*** Opening Raw data ***

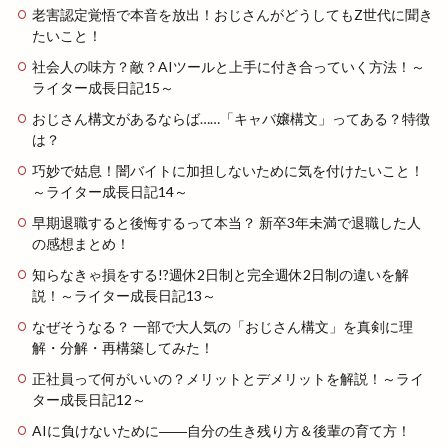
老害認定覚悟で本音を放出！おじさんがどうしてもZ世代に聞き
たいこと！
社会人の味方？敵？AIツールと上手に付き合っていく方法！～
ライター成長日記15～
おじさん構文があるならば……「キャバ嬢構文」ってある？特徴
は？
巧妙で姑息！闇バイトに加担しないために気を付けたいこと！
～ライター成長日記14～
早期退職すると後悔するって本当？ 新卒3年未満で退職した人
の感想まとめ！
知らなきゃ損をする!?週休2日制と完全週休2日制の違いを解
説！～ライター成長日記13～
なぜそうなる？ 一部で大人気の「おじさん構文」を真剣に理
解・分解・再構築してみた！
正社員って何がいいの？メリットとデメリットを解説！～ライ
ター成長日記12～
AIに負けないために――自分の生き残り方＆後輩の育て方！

*** Closing Raw data ***

Make a Markdown table of the lines in the records above, with the columns Row and Text. Put one line per row, skip blank lines, and leave the pictures out.

■ **Response to this task**
| Row | Text |
|---|---|
| 1 | 老害認定覚悟で本音を放出！おじさんがどうしてもZ世代に聞き |
| 2 | たいこと！ |
| 3 | 社会人の味方？敵？AIツールと上手に付き合っていく方法！～ |
| 4 | ライター成長日記15～ |
| 5 | おじさん構文があるならば……「キャバ嬢構文」ってある？特徴 |
| 6 | は？ |
| 7 | 巧妙で姑息！闇バイトに加担しないために気を付けたいこと！ |
| 8 | ～ライター成長日記14～ |
| 9 | 早期退職すると後悔するって本当？ 新卒3年未満で退職した人 |
| 10 | の感想まとめ！ |
| 11 | 知らなきゃ損をする!?週休2日制と完全週休2日制の違いを解 |
| 12 | 説！～ライター成長日記13～ |
| 13 | なぜそうなる？ 一部で大人気の「おじさん構文」を真剣に理 |
| 14 | 解・分解・再構築してみた！ |
| 15 | 正社員って何がいいの？メリットとデメリットを解説！～ライ |
| 16 | ター成長日記12～ |
| 17 | AIに負けないために――自分の生き残り方＆後輩の育て方！ |